INSTRUCTIONS FOR THE TASK: Count the lines in the entries that contain the string "bottom". State nothing but the number.

INPUT MATERIAL:
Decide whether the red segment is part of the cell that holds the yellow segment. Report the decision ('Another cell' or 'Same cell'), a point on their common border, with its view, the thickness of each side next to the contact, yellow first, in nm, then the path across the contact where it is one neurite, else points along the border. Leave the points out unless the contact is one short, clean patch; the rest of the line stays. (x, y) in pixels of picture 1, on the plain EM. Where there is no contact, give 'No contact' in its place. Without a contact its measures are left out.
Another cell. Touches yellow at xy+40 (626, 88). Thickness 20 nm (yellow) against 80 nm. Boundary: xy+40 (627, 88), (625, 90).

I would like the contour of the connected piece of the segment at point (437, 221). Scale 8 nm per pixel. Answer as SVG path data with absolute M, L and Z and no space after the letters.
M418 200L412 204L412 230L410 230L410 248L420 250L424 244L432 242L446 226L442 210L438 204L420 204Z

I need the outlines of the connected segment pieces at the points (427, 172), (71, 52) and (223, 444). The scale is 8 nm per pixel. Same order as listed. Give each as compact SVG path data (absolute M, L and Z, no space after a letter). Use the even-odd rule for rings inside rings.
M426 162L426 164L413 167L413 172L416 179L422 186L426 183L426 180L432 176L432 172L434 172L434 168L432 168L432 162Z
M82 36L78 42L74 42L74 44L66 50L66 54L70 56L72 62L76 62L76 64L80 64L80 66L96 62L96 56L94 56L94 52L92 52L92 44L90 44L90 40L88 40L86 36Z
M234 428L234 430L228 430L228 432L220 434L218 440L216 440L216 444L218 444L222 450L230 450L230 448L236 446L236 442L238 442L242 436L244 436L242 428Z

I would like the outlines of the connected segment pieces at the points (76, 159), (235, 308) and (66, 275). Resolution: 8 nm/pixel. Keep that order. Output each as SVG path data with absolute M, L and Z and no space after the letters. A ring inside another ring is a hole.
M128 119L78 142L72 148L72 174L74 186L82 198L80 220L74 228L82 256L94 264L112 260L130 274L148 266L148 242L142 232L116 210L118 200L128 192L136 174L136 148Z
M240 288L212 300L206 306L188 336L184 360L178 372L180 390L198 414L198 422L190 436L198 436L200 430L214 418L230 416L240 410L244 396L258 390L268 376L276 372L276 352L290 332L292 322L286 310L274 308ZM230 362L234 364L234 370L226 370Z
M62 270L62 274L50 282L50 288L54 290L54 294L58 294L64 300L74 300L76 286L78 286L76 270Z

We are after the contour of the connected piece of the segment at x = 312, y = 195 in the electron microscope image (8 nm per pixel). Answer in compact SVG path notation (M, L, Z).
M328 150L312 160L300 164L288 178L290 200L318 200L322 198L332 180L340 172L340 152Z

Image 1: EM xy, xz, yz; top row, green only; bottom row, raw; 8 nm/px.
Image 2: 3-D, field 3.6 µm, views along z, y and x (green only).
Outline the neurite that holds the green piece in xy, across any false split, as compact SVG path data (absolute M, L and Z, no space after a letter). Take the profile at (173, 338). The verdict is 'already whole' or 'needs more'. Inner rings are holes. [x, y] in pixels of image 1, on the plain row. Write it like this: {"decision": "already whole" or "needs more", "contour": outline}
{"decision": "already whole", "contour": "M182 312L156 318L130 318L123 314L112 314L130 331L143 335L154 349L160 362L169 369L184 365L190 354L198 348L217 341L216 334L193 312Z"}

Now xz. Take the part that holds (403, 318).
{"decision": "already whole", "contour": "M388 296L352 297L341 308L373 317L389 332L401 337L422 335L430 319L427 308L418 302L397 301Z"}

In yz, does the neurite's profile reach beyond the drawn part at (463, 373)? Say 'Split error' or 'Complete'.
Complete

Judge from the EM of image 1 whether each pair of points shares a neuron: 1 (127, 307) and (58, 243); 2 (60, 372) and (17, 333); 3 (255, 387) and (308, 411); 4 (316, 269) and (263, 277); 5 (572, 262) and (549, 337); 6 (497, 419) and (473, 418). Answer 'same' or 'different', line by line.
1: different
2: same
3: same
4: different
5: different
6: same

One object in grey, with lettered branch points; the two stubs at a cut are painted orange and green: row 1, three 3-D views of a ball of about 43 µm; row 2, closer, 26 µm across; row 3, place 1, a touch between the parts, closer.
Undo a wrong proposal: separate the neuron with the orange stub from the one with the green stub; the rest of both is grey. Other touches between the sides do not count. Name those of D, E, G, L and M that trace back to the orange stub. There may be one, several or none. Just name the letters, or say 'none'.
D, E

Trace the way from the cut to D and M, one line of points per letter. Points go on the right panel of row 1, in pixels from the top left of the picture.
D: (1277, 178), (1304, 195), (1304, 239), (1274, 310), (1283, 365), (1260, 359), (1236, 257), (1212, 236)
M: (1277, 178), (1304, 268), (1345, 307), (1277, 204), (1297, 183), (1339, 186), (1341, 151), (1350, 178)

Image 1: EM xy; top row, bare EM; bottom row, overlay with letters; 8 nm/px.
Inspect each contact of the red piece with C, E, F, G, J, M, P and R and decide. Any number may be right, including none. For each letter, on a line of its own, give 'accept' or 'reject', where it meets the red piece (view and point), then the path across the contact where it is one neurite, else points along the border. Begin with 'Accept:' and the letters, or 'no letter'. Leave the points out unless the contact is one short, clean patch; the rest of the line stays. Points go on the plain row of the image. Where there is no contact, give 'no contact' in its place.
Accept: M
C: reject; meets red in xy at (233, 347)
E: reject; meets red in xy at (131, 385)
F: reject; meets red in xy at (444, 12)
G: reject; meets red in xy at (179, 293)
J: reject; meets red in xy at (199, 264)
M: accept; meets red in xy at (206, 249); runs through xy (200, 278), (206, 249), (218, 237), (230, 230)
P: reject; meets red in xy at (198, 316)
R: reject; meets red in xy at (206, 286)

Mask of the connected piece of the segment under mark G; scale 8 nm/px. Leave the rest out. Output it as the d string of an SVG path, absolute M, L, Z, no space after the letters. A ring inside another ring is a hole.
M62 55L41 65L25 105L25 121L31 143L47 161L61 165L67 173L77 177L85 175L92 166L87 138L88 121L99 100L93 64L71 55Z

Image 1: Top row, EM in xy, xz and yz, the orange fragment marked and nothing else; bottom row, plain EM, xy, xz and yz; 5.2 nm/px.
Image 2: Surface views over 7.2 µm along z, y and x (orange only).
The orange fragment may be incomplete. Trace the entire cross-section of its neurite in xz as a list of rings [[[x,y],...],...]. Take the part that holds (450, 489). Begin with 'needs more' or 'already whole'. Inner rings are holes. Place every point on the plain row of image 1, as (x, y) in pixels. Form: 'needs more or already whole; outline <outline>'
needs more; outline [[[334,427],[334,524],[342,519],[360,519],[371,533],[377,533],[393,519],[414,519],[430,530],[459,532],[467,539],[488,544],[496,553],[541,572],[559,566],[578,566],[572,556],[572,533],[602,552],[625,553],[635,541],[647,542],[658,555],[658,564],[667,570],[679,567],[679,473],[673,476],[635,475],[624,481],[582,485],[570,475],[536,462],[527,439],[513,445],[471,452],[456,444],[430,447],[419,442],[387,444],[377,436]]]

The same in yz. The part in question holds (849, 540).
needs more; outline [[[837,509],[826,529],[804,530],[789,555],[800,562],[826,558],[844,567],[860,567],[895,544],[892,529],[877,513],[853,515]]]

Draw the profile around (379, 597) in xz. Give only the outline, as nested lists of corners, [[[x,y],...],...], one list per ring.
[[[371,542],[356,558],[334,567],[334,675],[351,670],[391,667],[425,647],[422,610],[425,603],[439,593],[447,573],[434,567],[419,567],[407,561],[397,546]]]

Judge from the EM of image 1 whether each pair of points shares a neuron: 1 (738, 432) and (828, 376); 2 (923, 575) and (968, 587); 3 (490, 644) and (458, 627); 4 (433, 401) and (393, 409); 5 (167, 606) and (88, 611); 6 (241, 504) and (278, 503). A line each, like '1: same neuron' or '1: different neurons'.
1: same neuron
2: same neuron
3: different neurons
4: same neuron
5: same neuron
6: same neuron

THE COMPLETED TASK: 3